EXTRACT:

__________________________________________________

Another publicized story from Congleton, is about John Bradshaw, mayor and lawyer, and, as this article I was reading called him, a regicide, because he penned his name as the first signature on the decree to execute Charles I in 1649. On the wall of The White Lion public house, there is a blue plaque stating that Bradshaw’s attorney office was here and he served his articles from here in this 16th century building. (Note that this White Lion still has some old Christmas, um, holiday trees, (which have seen better days) hanging on the facade.)


Fast forward to the 21st century and Congleton is still a market town with a nice pedestrian area where we stopped for some pastries (The photo showing the pastry shop isn’t where we actually stopped for pastries. This is called poetic license as I didn’t have a photo of the one we went to but did have a photo of this one just up the street). It’s a pleasant little town where having a cappuccino in a little covered walkway was a pleasant experience.







Congleton was also an important player in the textile industry well known for leather gloves, silk and lace (my kind of mill!). Interesting and diverse product line.

This little village park celebrates not only awards for being pretty but back in the early days of film, used to show silent movies in the little clubhouse with musicians playing mood tunes and is now celebrating the current Queen Elizabeth II Diamond Jubilee. I do recall seeing other celebratory remnants of last year’s big occasion when in London two weeks prior, too. It was a big year for London with the Olympics and the Queen’s Diamond Jubilee. And now a royal baby on the way who could well be a future monarch. All very exciting stuff for royalists (like me).

__________________________________________________

DATA EXCERPTS:
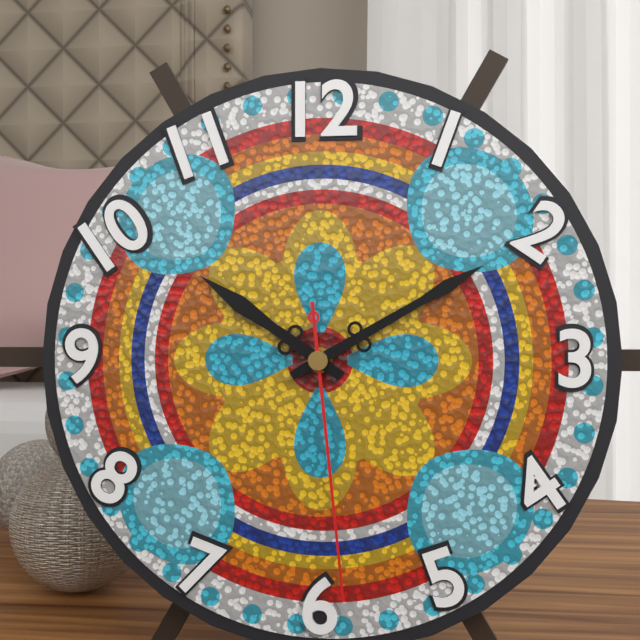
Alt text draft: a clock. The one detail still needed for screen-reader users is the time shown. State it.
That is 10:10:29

__________________________________________________

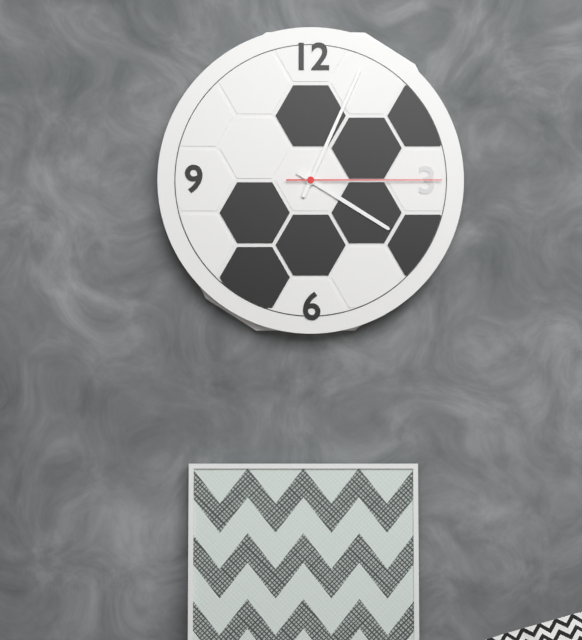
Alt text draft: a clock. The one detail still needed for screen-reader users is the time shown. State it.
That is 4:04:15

__________________________________________________

TASKS:
**A.** Answer these from the Congleton text:
(i) On which building is the blue plaque about John Bradshaw?
(ii) What three products made Congleton well known in the textile industry?
(iii) What did the little clubhouse in the village park show in the early days of film?
**B.** Render this sentence from the Congleton text in Spanish: "It’s a pleasant little town where having a cappuccino in a little covered walkway was a pleasant experience."
**C.** Extend the Congleton text with a further paragraph that picks up after its final sentence.

RESULTS BY TASK:
**A.**
(i) The White Lion public house.
(ii) Leather gloves, silk and lace.
(iii) Silent movies, with musicians playing mood tunes.

**B.** Es un pueblito agradable donde tomar un capuchino en un pequeño pasaje cubierto fue una experiencia agradable.

**C.**
Later, John took me to what would be my very own version of Stonehenge, especially since I have never seen the real Stonehenge nor the Avebury standing stones (which are said to be better since you can actually walk amongst them). This little out-of-the-way monument appears to be a pretty low key tourist attraction, with me being the only tourist. (John hung out at the car at the far end of the long driveway, not sure why, but maybe I was on private land and this place called for another ‘quick getaway.’) Now, this was my kind of tourist attraction. Quiet. Rundown. No one else to step around while I took photos. And it was just pretty darn cool. Such history. And how many different ways can a person photograph a few rocks? Let me show you:














A brief rundown of the history of these is they are called the Bridestones Neolithic Chambered Long Cairn (thanks, John!). It’s the only known tomb in Cheshire to date to the Neolithic period 3500-2400 BC. It is on the west flank of Cloud Hill facing westerly over Cheshire County. Apparently, from what has been gathered historically by Antiquarians, these stones are mere remnants of a more extensive monument. When I later told my 7 year old grandson, Gabriel, about this, he suggested we do some digging (literally) to find out what caveman is buried there. We decided he/she must have been important due to what the original size of the monument was estimated to have been. Perhaps Manchester University will fund sending more students to do further research one day.

Now, on to more important matters. There really is an Ice Cream Farm in Cheshire County


Oh. My. I felt about 6 years old right then. This was a real ice cream farm! The cows make the milk for the ice cream, they sell the ice cream to their visitors, and they seem to have very happy cows who (a) look forward to visitors (see shot of black and white young cow looking up at me from the barn below), (b) whisper Beatle tunes into one another’s ears (“Listen, wooowaaaeeee, let me whisper in your ear….”), (c) they like to be petted, and (d) they have skylights in the big barn giving them natural Vitamin D from the light. Even the cats like to hang out in the pen with the happy ice cream cows.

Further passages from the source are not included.